(Records drawn from a dataset)

========================================

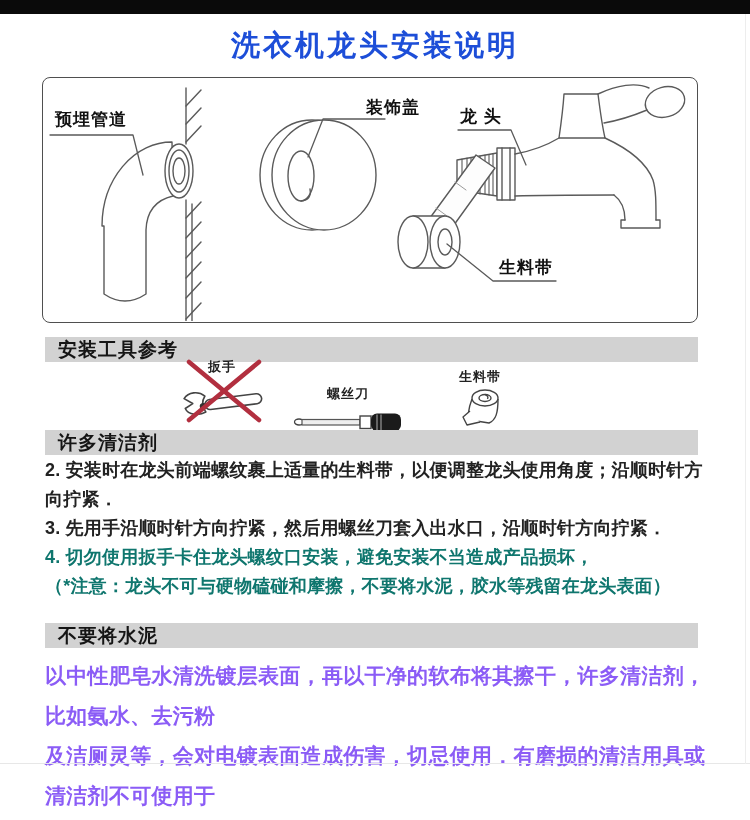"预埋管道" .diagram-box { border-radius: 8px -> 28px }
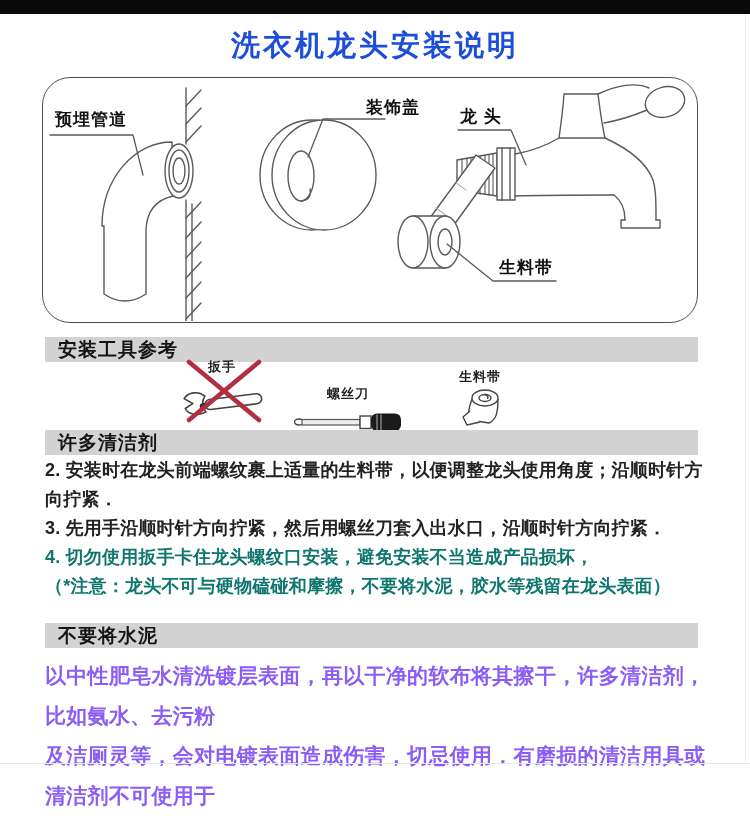"安装工具参考" .bar { font-size: 19px -> 16px }
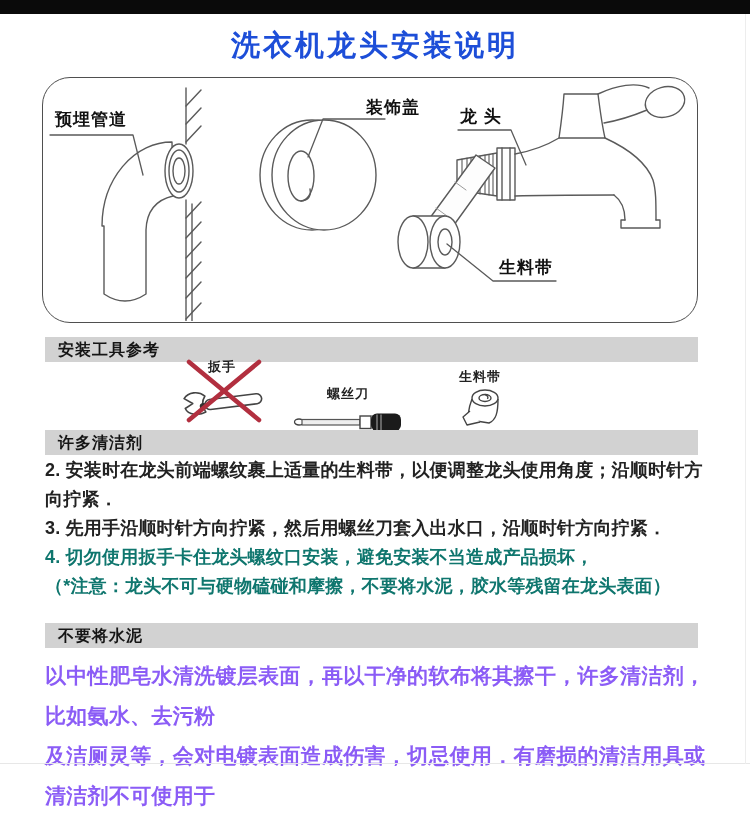"3. 先用手沿顺时针方向拧紧，然后用螺丝刀套入出水口，沿顺时针方向拧紧．" div { text: 3 -> 9 }
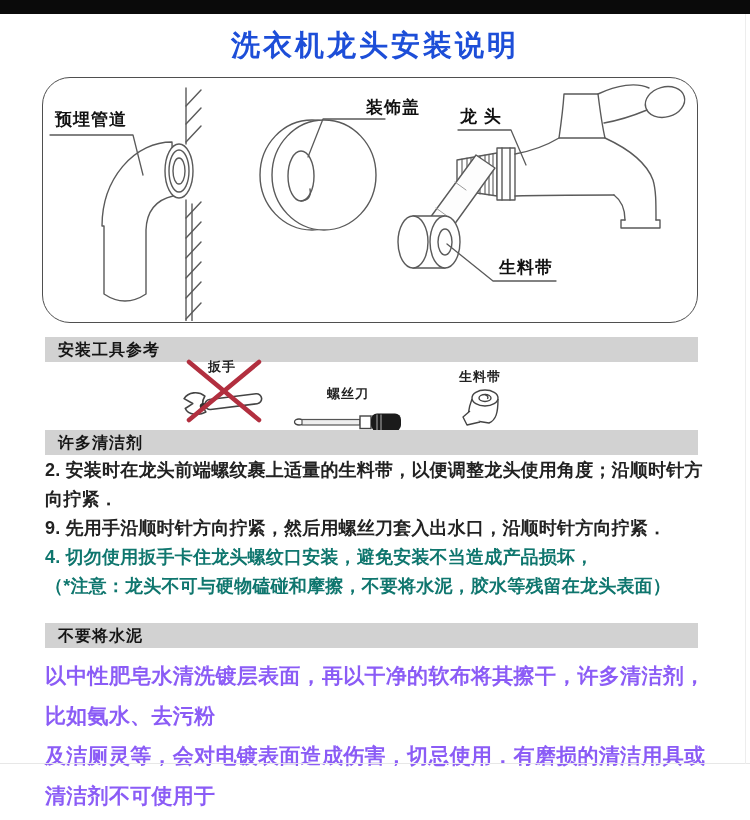"4. 切勿使用扳手卡住龙头螺纹口安装，避免安装不当造成产品损坏，" .notes .warn { color: #0f766e -> #b91c1c; margin-left: none -> 23px }
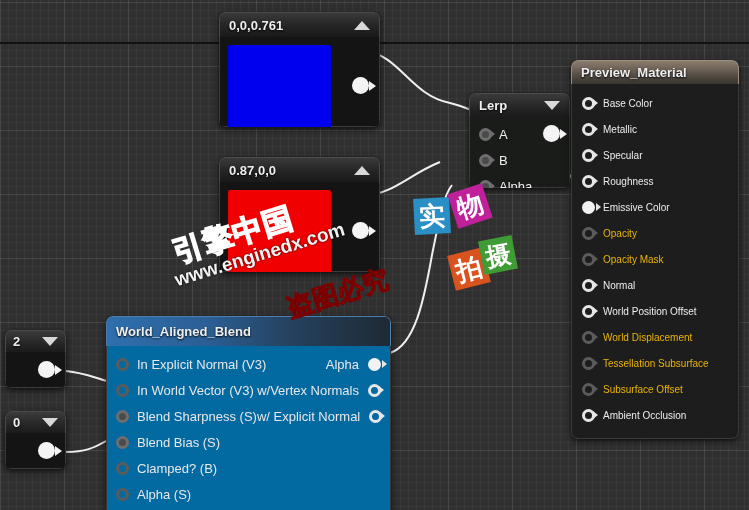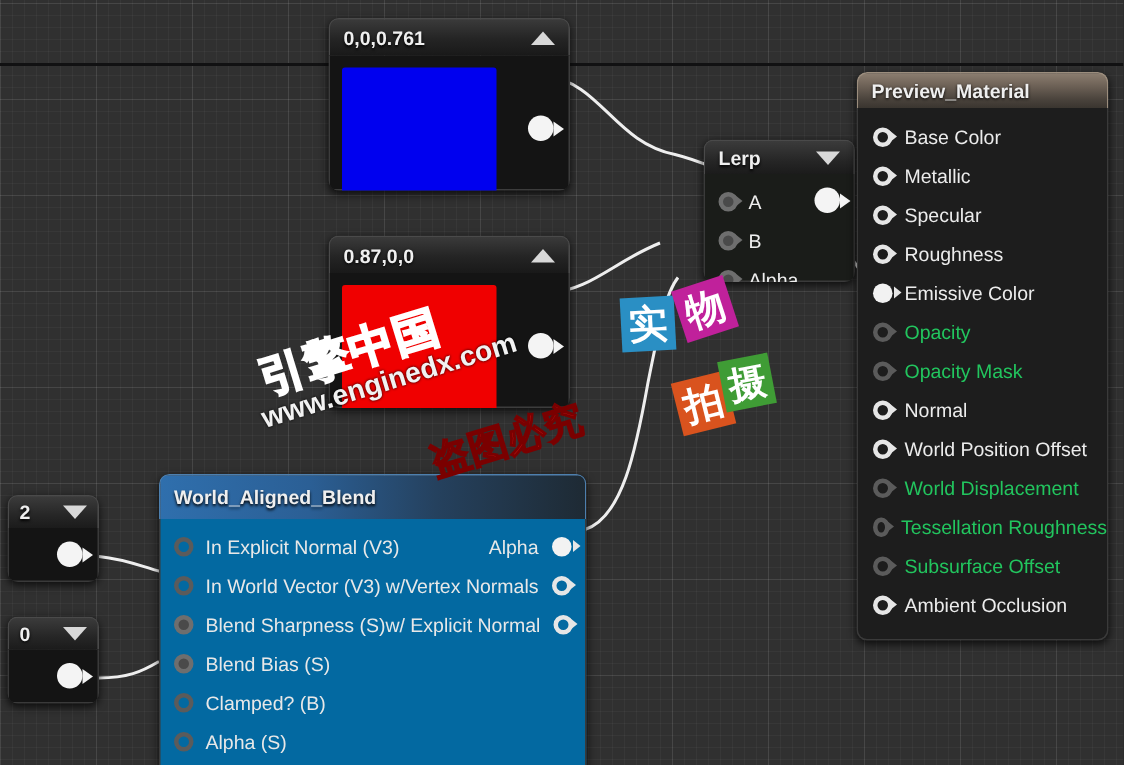"Preview_Material" div.node { top: 48px -> 60px }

========================================

Extract precisely the lines beginning at the line containing "font-size: 19px ->" and ending at the last line of the entries above, exactly as written and with no pictures.

Task output:
"安装工具参考" .bar { font-size: 19px -> 16px }
"3. 先用手沿顺时针方向拧紧，然后用螺丝刀套入出水口，沿顺时针方向拧紧．" div { text: 3 -> 9 }
"4. 切勿使用扳手卡住龙头螺纹口安装，避免安装不当造成产品损坏，" .notes .warn { color: #0f766e -> #b91c1c; margin-left: none -> 23px }
"Preview_Material" div.node { top: 48px -> 60px }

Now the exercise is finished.